→ Text shown
All of the above would certainly make me think that any turboprop-equipped US airline who values their Toronto business (Continental, US Air) will jump to the Island the moment they can get a slot. Preclearance is now a burden, not an asset; the pendulum has fully reversed its 90s swing and is heading back to YTZ…
“Preclearance is now a burden, not an asset”
From the American perspective, preclearance at Pearson makes a lot of sense because it no longer requires mid-size airports in the US to have customs facilities or, in many cases, to just get by with a skeleton staff to handle 1 or 2 daily flights to the Carribean. Think about all the places in the US that you can have a direct flight from Pearson to: Milwaukee, Indianpolis, Pittsburgh, Raleigh-Durham, Richmond, Columbus, Kansas City, half a dozen airports in Florida. There’s a lot of business to be done in these sorts of cities. If preclearance wasn’t around, many people would be fighting their way through the customs lines at JFK or O’Hare waiting to get on to connecting flights to many of these mid-sized destinations. Personally, I fly through Pearson on the way to the US about 8 times a year and I’ve never encountered a line up longer than an hour. The last three times I sailed through in 10 minutes. I don’t know what the fuss is about.

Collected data
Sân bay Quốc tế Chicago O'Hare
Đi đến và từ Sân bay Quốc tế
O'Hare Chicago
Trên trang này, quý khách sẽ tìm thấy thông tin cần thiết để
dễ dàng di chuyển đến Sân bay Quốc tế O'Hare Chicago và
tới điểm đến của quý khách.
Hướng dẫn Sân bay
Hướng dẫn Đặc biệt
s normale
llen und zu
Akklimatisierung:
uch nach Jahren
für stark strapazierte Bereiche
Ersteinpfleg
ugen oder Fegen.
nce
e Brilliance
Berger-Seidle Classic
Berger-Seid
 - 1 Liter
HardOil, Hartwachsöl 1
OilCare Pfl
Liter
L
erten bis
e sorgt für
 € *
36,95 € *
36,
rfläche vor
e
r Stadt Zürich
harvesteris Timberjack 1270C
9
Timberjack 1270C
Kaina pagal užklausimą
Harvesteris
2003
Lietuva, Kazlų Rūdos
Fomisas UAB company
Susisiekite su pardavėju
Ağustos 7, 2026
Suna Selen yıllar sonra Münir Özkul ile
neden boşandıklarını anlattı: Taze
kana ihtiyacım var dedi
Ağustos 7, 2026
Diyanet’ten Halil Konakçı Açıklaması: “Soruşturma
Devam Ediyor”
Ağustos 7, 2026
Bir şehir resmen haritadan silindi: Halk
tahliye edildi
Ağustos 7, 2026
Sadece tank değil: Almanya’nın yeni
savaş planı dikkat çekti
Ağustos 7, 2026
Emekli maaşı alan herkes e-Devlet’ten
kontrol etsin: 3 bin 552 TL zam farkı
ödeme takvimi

==

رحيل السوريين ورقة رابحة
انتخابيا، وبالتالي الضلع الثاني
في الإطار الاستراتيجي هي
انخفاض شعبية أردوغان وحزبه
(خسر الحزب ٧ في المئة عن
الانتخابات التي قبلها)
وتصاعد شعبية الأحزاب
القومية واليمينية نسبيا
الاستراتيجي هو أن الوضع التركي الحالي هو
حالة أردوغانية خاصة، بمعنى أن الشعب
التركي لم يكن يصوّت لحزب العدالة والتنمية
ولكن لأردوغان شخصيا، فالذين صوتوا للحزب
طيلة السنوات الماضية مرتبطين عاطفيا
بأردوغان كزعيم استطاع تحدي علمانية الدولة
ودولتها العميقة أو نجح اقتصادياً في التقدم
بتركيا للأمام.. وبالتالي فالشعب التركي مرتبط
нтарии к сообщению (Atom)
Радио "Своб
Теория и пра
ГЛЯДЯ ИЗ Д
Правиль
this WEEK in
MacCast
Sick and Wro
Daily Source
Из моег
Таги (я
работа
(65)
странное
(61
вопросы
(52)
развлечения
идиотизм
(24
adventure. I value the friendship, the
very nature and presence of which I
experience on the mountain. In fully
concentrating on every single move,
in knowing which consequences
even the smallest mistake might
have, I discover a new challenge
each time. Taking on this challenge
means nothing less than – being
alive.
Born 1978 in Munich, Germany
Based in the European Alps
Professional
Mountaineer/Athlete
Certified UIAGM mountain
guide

...

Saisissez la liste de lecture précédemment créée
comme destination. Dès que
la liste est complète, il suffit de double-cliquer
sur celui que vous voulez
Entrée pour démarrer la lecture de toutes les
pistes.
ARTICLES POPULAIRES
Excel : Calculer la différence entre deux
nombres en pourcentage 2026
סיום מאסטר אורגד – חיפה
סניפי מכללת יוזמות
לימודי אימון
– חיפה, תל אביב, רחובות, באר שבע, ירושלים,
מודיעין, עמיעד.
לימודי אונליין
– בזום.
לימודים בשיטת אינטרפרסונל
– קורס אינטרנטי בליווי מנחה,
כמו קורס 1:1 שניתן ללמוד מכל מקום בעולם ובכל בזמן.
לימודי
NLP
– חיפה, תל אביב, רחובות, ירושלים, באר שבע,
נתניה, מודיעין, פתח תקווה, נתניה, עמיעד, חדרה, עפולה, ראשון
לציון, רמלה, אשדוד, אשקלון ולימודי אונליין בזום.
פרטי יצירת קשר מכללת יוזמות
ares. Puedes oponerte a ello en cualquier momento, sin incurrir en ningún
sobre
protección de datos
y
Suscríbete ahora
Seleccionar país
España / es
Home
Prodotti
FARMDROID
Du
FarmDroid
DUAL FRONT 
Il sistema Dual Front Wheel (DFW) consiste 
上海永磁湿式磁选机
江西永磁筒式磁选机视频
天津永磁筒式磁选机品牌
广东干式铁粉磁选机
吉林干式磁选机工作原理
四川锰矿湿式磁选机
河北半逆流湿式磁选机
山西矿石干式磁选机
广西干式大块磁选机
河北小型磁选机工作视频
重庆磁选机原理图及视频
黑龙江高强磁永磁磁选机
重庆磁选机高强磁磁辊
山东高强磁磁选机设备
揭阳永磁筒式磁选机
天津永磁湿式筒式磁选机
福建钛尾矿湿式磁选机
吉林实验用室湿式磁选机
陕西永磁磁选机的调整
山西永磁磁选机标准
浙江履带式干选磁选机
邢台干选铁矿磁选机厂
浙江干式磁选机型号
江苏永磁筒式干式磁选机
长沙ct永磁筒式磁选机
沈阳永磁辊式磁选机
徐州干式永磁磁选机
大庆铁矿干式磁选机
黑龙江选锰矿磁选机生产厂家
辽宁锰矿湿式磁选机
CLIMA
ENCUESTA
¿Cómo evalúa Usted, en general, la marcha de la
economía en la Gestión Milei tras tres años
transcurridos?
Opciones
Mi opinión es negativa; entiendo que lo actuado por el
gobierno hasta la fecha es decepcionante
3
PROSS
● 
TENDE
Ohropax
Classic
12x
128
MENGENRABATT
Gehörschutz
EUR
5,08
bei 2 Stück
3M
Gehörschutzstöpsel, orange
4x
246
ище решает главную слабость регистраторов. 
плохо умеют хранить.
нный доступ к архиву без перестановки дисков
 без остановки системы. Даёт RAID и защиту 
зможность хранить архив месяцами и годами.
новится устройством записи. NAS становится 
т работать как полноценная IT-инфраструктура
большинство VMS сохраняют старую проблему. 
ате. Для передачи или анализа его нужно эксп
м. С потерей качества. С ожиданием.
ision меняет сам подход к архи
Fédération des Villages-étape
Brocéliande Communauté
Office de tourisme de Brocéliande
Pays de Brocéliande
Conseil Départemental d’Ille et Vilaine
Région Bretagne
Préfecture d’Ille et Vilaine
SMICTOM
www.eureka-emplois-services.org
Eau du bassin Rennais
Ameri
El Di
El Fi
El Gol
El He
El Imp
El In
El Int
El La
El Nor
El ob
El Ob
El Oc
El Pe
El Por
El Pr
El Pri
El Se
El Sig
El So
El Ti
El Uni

→ Tasks for this exercise
**1)** In the records, change "pistes" to "chansons" in the lines from the one containing "Saisissez la liste" through the one containing "Excel : Calculer la différence entre deux", and return only those lines with nothing else altered.
**2)** Continue the comment on airport preclearance from its last sentence.
The records have no connection to the text.

→ Expected responses
**1)**
Saisissez la liste de lecture précédemment créée
comme destination. Dès que
la liste est complète, il suffit de double-cliquer
sur celui que vous voulez
Entrée pour démarrer la lecture de toutes les
chansons.
ARTICLES POPULAIRES
Excel : Calculer la différence entre deux

**2)**
Re: Ed’s comment… “There are enthusiasts for every kind of transportation technology: monorails (always a popular one), compressed-air propulsion, cable cars (of the ground and elevated sorts)…”
What? No mention of the catapult?
Add LaGuardia to that list: it also only accepts domestic and precleared flights.
They’re building US preclearance at the island airport as part of the terminal expansion. I believe it will be built to the new standards (already in use in Montreal, Halifax, and I think Vancouver) where the order is baggage check first, then security, and finally US Customs and Immigration. (For the curious: customs officers get info on the bags you’ve checked and can recall them if they want to take a closer look.)
This security alert has been especially hard on Pearson because 27% of its passengers are US-bound. At Heathrow, by comparison, it’s only about 18%.
Milwaukee, Indianapolis, Pittsburgh, Raleigh-Durham, Richmond, Columbus, and Kansas City are all International airports now, complete with customs. That was not always the case 20 or 30 years ago. Yes, preclearance allows AC flights to mesh seamlessly with partners like United and masquerade as domestic travel — there will always be a market for that. I’m just stating that suddenly not having preclearance is not so bad and this may have an unanticipated effect on the prospects for expansion at the Island.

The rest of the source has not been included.